9. Transformation of Lactococcus lactis
(1) Preparation of competent L. lactis cells
To obtain competent cells, the cultures were grown to an optical density at 600 nm of 0.5 to 0.8 and then diluted 100-fold in SGM17 (M17GS containing 0.5 M sucrose) supplemented with glycine. After growth at 30 °C to an optical density at 600 nm of 0.2 to 0.4, the cells were harvested by centrifugation at 4 °C at 5,000x g. Following two washes in ice-cold 0.5 M sucrose containing 10% glycerol, the cells were suspended in 1/100 culture volume of washing solution and then stored in aliquots at -85 °C until use.
(2) Transformation by electroporation
The cell suspensions were thawed on ice. Portions (40 μL) were mixed with 1 μL of DNA and then transferred to an ice-cooled electroporation cuvette (2-mm electrode gap) and exposed to a single electrical pulse. The pulse was delivered by a Gene-Pulser (Bio-Rad, Calif.) set at 25 μF and normally at 2.0 kV. The cuvette was connected in parallel to a 200-Ω resistor (pulse controller; Bio-Rad), resulting in time constants of 4.5 to 5ms.
(3) Incubation and plate
Immediately following the discharge, the suspensions were mixed with 0.96 ml of ice-cold SGM17MC (SGM17 containing 20 mM MgCl2 and 2 mM CaCl2) and left on ice for about 5 min. Appropriate dilutions were then made in SGM17MC, and the cells were incubated at 30°C for 2h. The plates M17GS contained 20 μg/mL of erythromycin for the selection of erythromycin-resistant transformants. Transformants were enumerated after 2 days of incubation at 30°C.

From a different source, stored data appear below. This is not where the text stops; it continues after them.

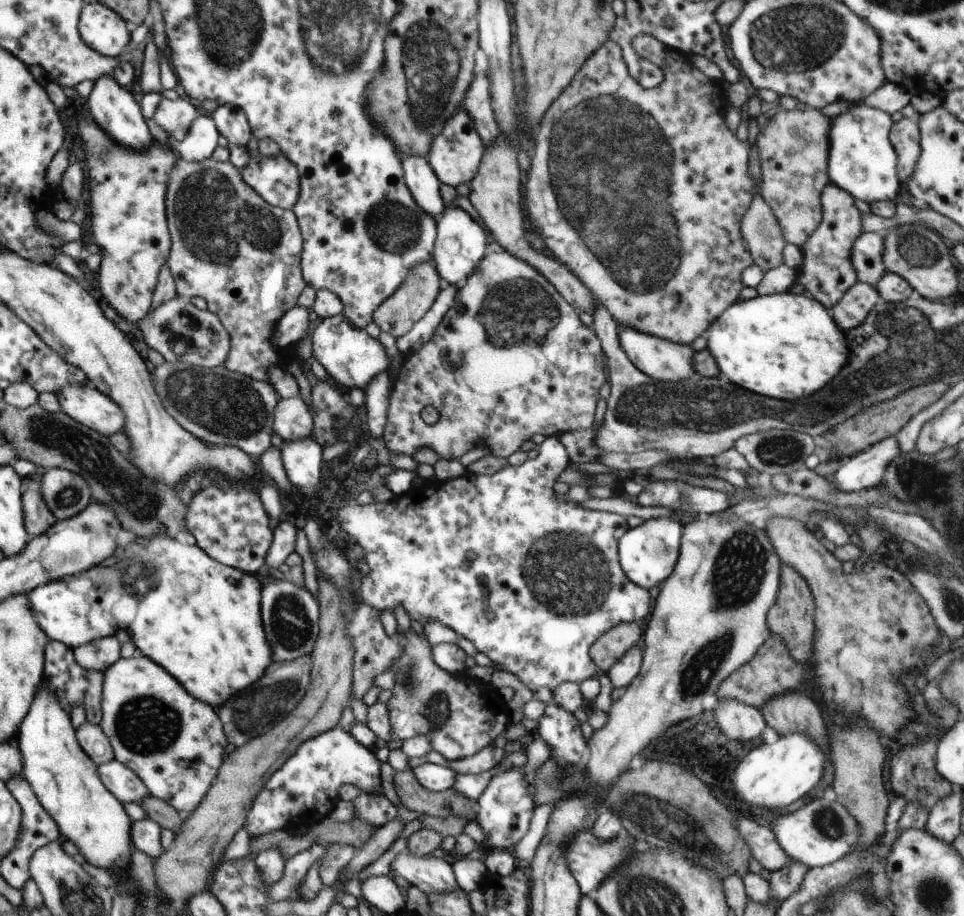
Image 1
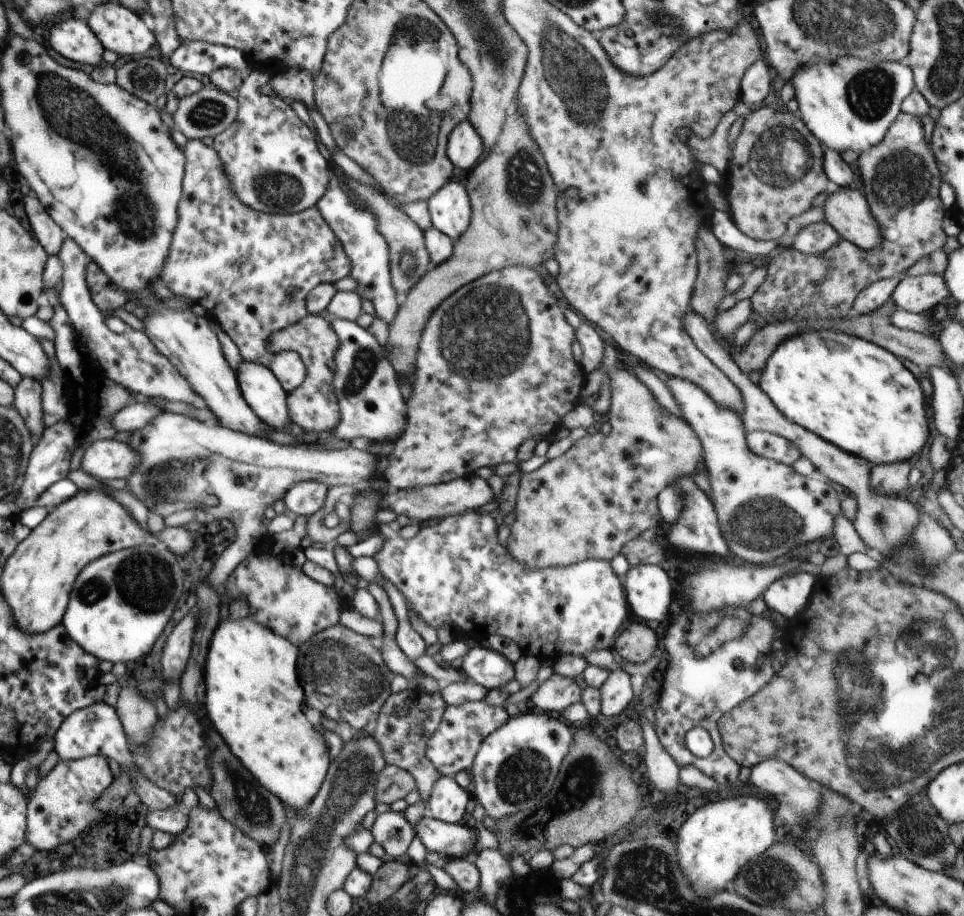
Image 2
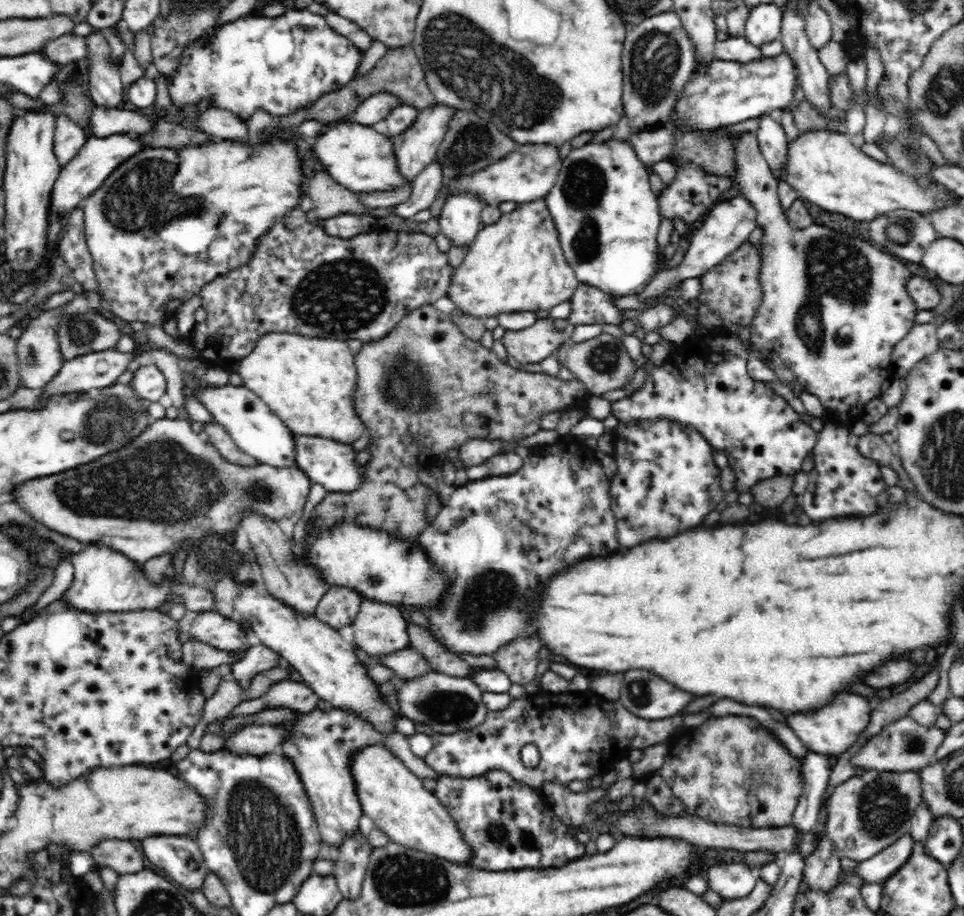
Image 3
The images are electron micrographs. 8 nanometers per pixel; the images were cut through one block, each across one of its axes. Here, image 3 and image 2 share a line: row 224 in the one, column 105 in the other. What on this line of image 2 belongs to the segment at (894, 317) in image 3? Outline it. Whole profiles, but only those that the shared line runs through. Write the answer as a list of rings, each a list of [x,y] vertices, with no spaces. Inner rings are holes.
[[[90,755],[76,760],[59,760],[57,764],[41,778],[31,792],[31,802],[28,805],[28,828],[25,836],[26,844],[33,846],[36,851],[51,851],[60,846],[76,840],[84,832],[87,833],[95,825],[101,825],[101,821],[113,812],[100,810],[95,805],[102,797],[103,792],[110,788],[115,777],[108,767],[108,760],[104,755]]]

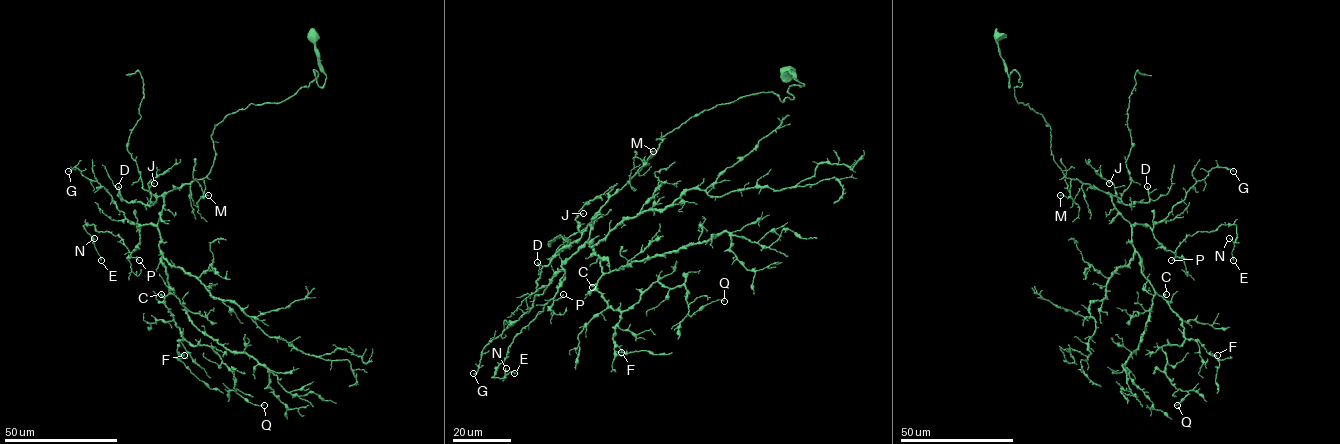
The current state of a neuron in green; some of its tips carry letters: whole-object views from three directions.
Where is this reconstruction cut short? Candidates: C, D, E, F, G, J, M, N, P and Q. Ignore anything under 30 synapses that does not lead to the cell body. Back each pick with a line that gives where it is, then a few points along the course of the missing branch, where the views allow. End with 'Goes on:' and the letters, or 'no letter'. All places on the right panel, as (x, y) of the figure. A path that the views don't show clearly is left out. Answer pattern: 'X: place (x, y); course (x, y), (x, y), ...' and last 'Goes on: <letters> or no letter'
D: place (1147, 186); course (1147, 186), (1145, 178), (1150, 164), (1145, 128), (1160, 131), (1169, 125), (1192, 125), (1199, 94)
G: place (1233, 171); course (1233, 171), (1234, 156), (1221, 135), (1221, 120), (1214, 107), (1217, 78)
Goes on: D, G

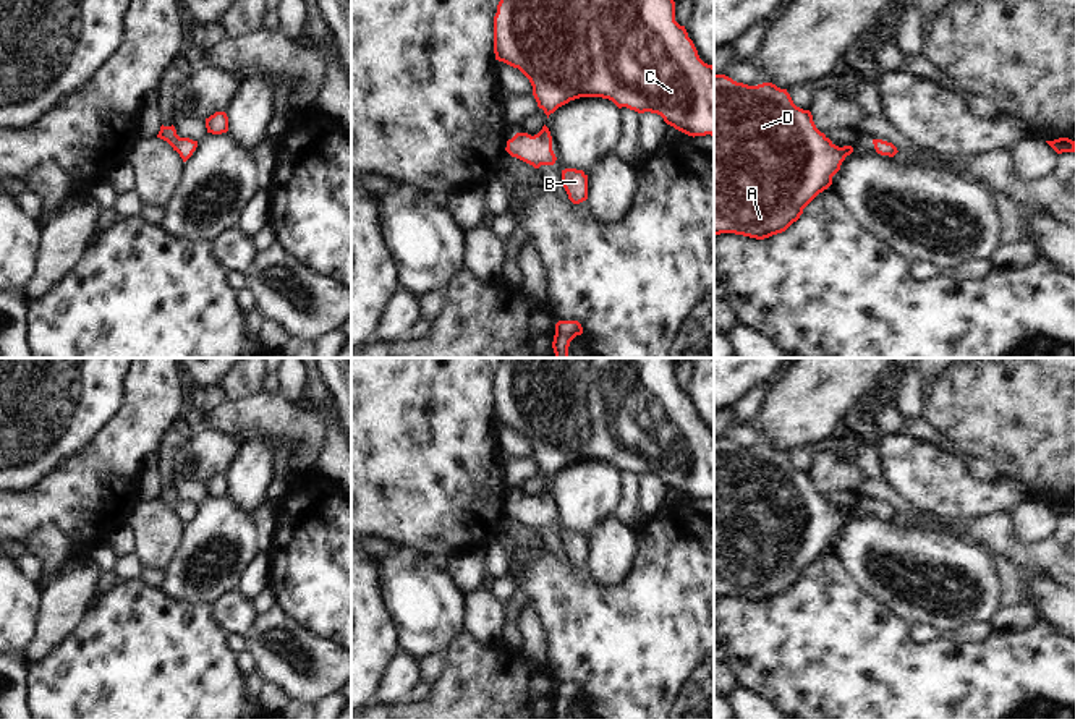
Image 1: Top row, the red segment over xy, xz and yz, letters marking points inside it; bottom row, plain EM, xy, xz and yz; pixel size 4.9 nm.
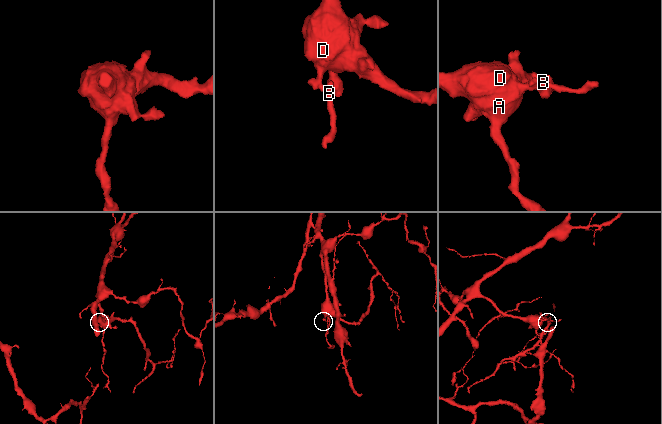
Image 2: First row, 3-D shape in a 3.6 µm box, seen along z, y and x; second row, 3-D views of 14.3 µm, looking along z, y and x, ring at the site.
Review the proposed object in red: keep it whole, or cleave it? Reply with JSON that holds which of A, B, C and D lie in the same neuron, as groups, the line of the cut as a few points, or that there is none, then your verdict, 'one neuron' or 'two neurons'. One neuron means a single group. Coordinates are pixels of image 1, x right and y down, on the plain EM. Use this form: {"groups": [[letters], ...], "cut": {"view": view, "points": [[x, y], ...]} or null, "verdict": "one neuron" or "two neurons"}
{"groups": [["A", "B", "C", "D"]], "cut": null, "verdict": "one neuron"}

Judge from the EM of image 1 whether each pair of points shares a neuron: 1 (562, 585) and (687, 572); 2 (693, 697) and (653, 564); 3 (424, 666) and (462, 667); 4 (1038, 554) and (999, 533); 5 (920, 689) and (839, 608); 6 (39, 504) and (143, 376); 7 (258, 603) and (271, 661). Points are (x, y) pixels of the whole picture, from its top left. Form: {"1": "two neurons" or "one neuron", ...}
{"1": "one neuron", "2": "one neuron", "3": "two neurons", "4": "one neuron", "5": "one neuron", "6": "one neuron", "7": "two neurons"}

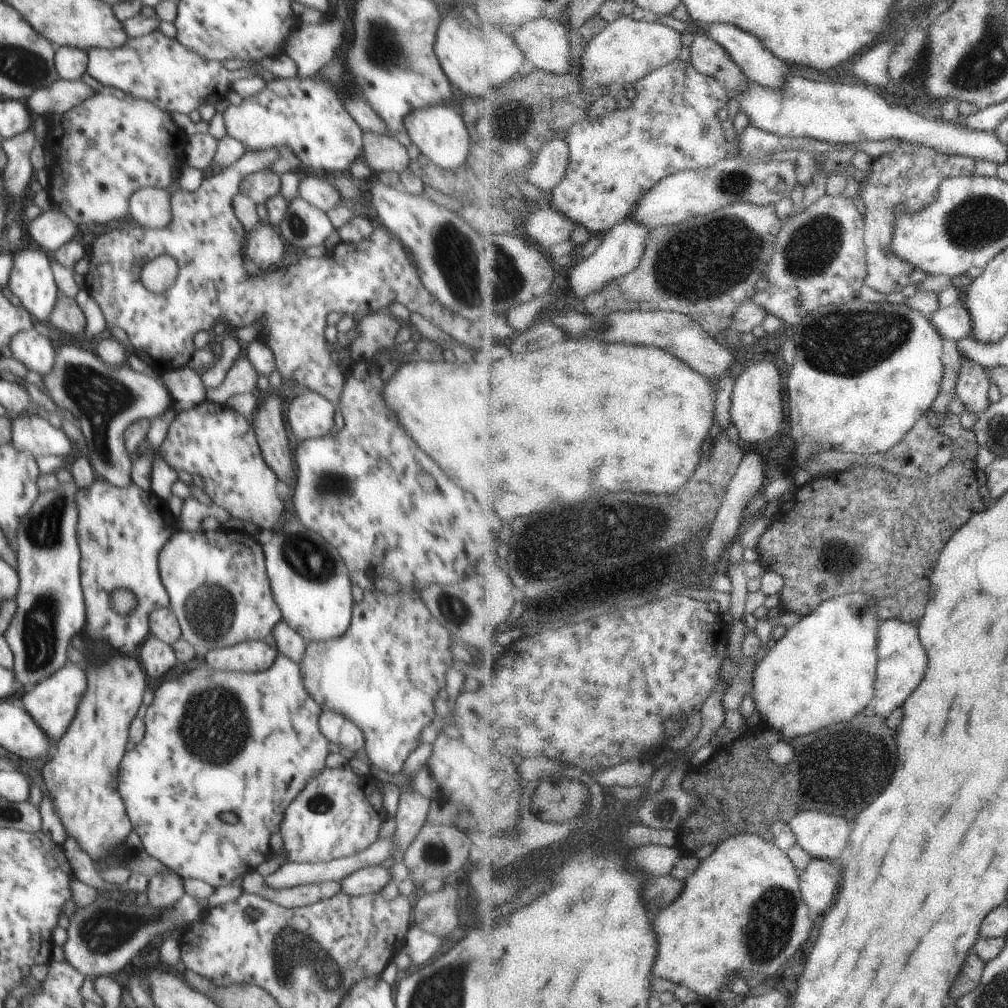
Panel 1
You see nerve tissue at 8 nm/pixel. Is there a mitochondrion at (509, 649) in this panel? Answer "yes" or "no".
no

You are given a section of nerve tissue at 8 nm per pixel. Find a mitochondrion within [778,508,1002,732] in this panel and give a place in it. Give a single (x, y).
(834, 555)

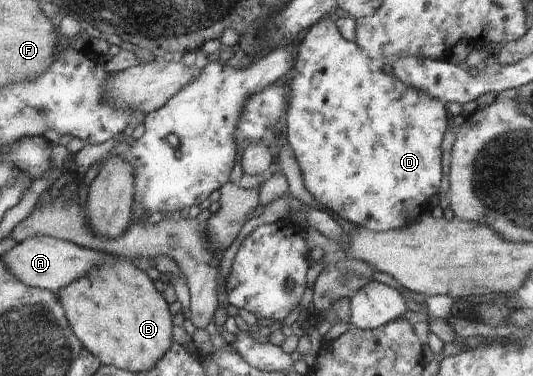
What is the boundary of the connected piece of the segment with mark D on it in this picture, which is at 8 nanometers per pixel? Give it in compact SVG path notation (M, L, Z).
M324 16L320 19L314 27L310 27L306 34L299 39L299 54L295 69L293 70L296 75L290 84L293 91L293 98L289 101L287 109L287 143L292 147L294 151L294 157L298 162L304 187L308 190L308 193L314 197L320 207L328 209L332 213L336 213L338 217L350 221L352 225L359 227L365 227L366 229L382 232L388 230L395 230L403 228L408 224L413 224L418 220L420 213L426 209L426 203L432 195L438 195L440 191L440 185L442 185L442 165L440 165L440 143L442 143L442 137L448 129L448 115L446 115L446 107L444 103L440 103L440 100L433 98L426 92L420 92L419 90L412 89L406 85L403 81L392 73L385 73L382 70L382 65L376 60L369 58L367 54L363 52L363 49L356 45L356 42L349 42L342 38L338 28L336 28L335 22L330 20L328 16Z

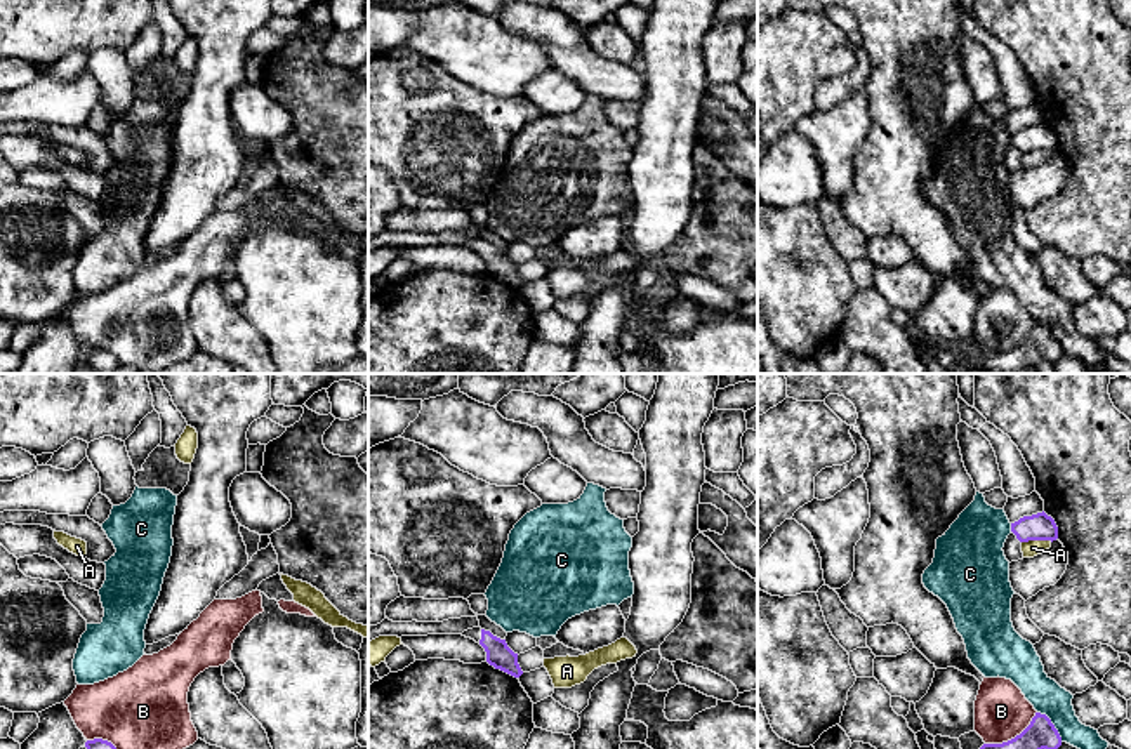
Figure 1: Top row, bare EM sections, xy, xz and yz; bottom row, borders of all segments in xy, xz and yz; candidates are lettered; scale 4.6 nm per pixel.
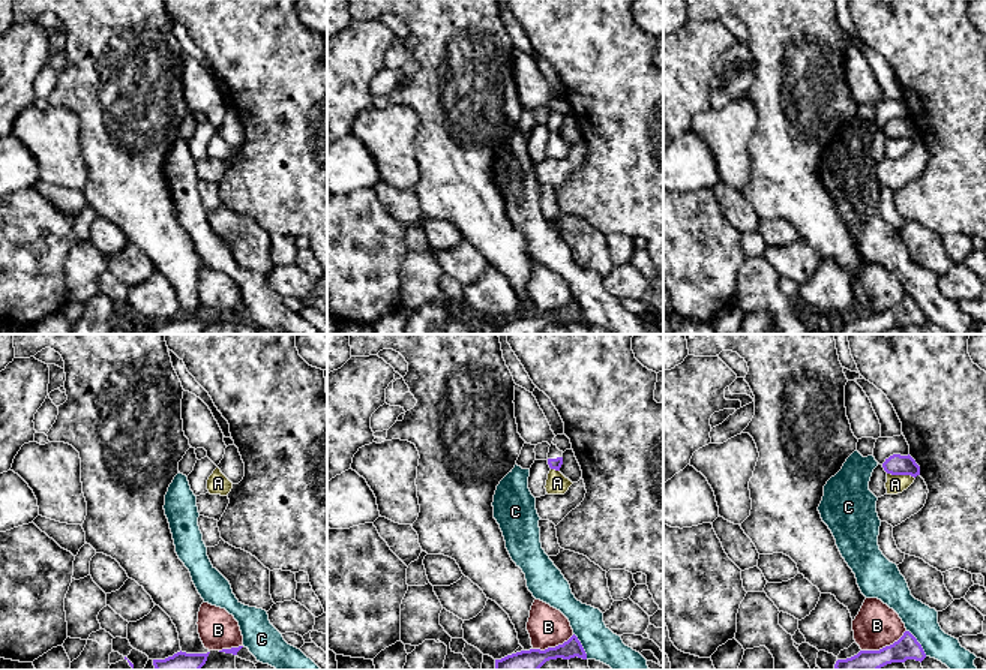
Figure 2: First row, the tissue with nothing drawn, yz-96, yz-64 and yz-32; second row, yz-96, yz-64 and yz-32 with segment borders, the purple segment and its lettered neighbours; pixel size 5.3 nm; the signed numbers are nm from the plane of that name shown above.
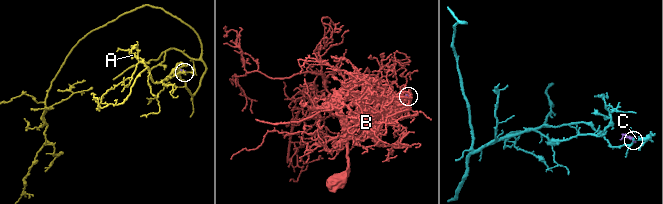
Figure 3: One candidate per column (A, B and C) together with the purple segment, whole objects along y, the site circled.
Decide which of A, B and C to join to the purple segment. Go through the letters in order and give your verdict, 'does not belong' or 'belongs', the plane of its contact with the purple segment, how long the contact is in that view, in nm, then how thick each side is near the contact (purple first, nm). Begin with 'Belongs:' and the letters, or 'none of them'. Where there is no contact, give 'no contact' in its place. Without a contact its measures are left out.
Belongs: none of them
A: does not belong; meets purple in yz; contact 140 nm long; 130 nm thick on the purple side, 80 nm on the other
B: does not belong; meets purple in yz; contact 280 nm long; 140 nm thick on the purple side, 260 nm on the other
C: does not belong; meets purple in yz; contact 180 nm long; 140 nm thick on the purple side, 160 nm on the other

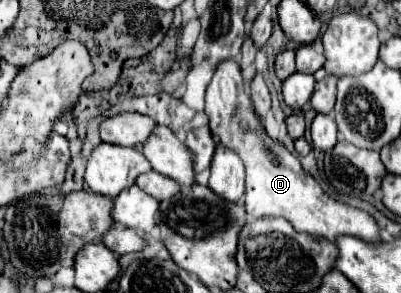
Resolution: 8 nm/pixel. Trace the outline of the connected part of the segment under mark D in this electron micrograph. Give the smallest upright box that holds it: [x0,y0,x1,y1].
[205,61,383,243]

10.Amylase activity analysis
Apply iodine on the plate with 0.1% starch and spectinomycin. Incubate the engineered bacteria and non-engineered bacteria onto the plate at 37℃. See if there are hydrolysis circles on the plate.
11.Agarose Gel Electrophoresis
Weigh agarose powder and TAE buffer according to a proper portion, and add them to a 100ml conical flask (we usually make 1.5% Agarose Gel). Melt the mixture in a microwave until the solution becomes clear (don’t leave the microwave). Let the solution cool down to about 40-50℃ and add DNA gel stain (usually we use EB), pour the solution into the gel casting tray with appropriate comb. Let the gel cool until it becomes solid. Pull out the comb carefully. Place the gel in the electrophoresis chamber. Add enough TAE Buffer so that there is about 2-3mm of buffer over the gel. Pipette DNA samples mixed with appropriate amount of DNA loading buffer (the dye/GeneFinder is in the loading buffer) into wells on the gel. Run the gel at 135V for about twenty minutes.